■ DIRECTIONS: Omit all pictures and transcribe only the lines in the entries below that run from the line with "So away I go" through the line with "### my ec2 code".

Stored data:

○ ○ ○

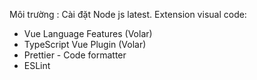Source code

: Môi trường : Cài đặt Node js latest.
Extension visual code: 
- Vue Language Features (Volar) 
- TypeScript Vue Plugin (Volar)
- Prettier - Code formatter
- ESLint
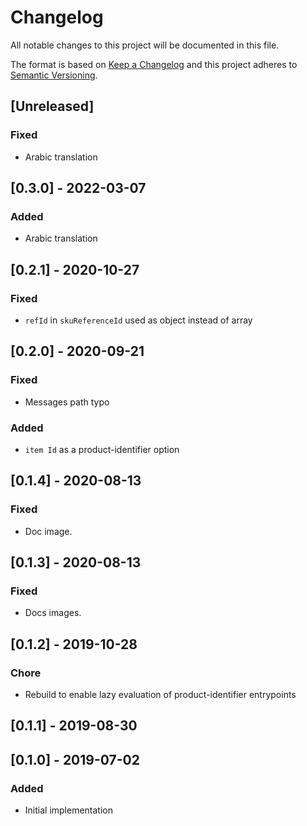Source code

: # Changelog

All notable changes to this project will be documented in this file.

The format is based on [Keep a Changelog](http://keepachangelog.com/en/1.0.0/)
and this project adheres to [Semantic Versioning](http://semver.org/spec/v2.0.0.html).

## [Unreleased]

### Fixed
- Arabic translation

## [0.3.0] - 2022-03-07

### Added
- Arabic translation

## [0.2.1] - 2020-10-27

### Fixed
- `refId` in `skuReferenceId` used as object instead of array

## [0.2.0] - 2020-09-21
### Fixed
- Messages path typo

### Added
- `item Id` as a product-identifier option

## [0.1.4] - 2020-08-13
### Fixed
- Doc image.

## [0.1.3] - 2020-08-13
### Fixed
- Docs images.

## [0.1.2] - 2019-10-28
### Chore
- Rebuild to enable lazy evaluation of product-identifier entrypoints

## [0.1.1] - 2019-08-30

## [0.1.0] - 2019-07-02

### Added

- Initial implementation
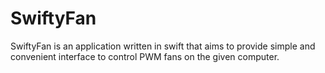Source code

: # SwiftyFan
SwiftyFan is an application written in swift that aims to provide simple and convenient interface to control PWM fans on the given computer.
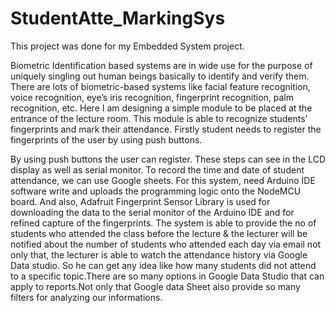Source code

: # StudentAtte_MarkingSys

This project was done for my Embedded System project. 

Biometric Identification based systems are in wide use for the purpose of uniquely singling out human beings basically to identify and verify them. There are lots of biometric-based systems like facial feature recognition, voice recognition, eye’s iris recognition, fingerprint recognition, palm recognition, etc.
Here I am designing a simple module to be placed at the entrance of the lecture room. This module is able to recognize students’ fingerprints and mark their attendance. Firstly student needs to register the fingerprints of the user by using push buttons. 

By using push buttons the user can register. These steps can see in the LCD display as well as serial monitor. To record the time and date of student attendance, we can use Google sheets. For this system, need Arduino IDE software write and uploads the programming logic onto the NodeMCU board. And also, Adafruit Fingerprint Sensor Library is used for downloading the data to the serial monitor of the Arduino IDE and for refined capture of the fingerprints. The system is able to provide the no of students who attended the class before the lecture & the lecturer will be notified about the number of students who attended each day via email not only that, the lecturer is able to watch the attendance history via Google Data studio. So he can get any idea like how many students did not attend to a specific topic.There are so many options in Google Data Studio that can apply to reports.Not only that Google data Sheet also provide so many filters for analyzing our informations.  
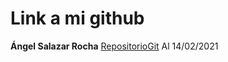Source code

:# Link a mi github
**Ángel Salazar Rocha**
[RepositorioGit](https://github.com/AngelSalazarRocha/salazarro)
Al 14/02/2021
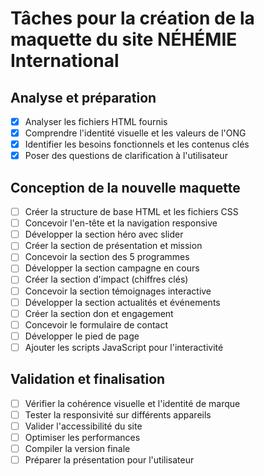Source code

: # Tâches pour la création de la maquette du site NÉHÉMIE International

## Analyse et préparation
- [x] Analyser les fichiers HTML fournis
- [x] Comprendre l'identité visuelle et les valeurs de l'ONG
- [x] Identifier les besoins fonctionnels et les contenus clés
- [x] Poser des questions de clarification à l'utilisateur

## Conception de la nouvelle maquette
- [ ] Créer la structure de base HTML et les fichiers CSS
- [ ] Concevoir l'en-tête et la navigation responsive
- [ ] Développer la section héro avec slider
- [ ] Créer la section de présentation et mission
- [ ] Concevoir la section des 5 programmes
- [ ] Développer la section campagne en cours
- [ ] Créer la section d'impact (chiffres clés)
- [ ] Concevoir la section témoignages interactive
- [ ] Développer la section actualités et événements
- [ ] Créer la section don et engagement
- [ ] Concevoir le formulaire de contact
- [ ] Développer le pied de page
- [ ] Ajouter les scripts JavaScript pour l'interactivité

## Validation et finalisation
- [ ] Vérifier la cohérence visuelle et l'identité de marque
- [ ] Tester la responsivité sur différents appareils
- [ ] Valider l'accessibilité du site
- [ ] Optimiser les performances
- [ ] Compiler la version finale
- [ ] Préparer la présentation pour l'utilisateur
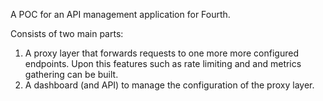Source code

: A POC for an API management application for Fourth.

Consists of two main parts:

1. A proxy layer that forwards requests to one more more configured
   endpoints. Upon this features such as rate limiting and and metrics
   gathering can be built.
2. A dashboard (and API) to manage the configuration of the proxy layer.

○ ○ ○

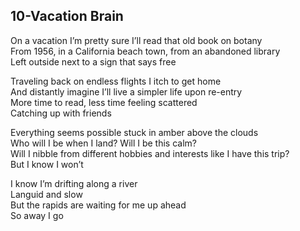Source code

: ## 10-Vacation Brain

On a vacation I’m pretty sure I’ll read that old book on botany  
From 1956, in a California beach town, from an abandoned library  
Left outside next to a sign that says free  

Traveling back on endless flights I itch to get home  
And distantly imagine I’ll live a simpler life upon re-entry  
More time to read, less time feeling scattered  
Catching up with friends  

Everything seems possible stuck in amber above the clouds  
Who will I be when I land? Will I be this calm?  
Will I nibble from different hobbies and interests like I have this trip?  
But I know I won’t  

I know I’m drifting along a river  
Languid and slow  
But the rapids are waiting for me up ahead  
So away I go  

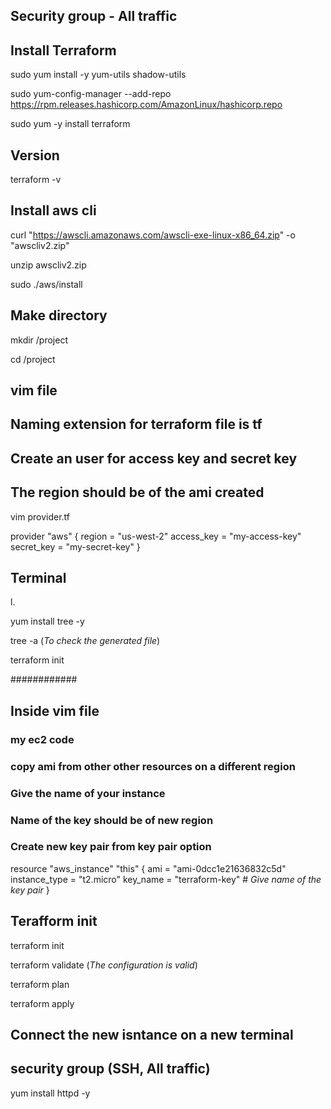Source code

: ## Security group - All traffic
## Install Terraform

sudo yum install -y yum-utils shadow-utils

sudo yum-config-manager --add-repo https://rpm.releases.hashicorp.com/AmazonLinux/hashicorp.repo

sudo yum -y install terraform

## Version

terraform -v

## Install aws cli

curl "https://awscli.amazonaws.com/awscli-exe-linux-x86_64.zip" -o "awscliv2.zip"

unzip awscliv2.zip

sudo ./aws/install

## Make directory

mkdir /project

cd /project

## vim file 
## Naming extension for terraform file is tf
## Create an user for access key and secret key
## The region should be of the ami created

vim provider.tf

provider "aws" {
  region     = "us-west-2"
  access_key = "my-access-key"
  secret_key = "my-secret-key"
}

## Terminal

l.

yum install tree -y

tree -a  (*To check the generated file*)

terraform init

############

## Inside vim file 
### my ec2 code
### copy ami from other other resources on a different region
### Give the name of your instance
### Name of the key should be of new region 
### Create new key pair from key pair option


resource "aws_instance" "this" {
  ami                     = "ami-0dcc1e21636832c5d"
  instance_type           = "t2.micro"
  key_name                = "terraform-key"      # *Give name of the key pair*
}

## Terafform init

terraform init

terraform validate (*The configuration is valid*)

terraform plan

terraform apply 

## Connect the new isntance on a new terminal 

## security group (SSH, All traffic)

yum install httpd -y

○ ○ ○

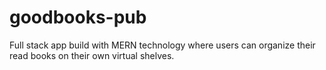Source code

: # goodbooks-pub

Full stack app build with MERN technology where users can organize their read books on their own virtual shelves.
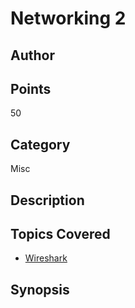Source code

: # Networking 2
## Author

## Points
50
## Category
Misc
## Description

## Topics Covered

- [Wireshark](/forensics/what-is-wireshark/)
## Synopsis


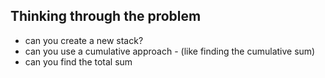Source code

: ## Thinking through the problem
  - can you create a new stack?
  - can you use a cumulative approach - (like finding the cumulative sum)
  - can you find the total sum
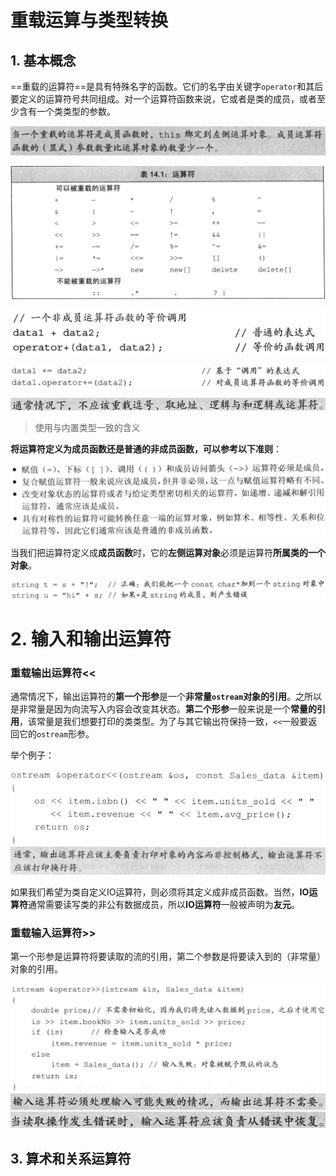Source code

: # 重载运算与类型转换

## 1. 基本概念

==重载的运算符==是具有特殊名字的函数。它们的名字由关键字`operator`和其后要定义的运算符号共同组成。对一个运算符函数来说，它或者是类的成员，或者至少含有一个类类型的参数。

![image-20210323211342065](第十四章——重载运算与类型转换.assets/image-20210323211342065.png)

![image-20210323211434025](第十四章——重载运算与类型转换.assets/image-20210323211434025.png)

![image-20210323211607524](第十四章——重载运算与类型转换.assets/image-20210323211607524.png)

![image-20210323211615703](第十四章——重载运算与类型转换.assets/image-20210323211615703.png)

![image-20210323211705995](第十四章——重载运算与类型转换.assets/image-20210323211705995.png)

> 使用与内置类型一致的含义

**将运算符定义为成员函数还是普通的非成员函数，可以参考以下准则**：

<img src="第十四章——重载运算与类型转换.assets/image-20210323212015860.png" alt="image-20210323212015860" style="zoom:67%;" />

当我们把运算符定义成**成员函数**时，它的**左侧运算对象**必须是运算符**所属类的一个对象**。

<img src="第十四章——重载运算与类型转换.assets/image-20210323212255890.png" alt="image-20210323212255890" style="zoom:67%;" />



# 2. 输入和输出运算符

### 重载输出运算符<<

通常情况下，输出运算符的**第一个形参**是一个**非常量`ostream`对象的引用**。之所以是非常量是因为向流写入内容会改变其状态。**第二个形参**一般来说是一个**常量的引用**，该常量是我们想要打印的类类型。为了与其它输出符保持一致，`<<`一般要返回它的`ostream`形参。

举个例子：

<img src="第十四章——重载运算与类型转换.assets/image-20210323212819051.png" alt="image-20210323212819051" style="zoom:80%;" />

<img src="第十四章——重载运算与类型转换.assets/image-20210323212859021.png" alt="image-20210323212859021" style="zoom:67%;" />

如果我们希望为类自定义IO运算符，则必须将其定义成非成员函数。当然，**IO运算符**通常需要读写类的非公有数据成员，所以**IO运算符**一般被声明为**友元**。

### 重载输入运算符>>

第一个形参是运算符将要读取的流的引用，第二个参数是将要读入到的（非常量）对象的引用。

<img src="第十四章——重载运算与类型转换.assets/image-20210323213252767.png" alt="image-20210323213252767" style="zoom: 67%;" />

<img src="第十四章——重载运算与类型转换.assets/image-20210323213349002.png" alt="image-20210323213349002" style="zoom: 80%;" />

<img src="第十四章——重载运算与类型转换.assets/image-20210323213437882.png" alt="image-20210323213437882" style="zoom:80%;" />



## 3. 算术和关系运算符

○ ○ ○

■ ANSWER SPACE:
So away I go  

Source code

: ## Security group - All traffic
## Install Terraform

sudo yum install -y yum-utils shadow-utils

sudo yum-config-manager --add-repo https://rpm.releases.hashicorp.com/AmazonLinux/hashicorp.repo

sudo yum -y install terraform

## Version

terraform -v

## Install aws cli

curl "https://awscli.amazonaws.com/awscli-exe-linux-x86_64.zip" -o "awscliv2.zip"

unzip awscliv2.zip

sudo ./aws/install

## Make directory

mkdir /project

cd /project

## vim file 
## Naming extension for terraform file is tf
## Create an user for access key and secret key
## The region should be of the ami created

vim provider.tf

provider "aws" {
  region     = "us-west-2"
  access_key = "my-access-key"
  secret_key = "my-secret-key"
}

## Terminal

l.

yum install tree -y

tree -a  (*To check the generated file*)

terraform init

############

## Inside vim file 
### my ec2 code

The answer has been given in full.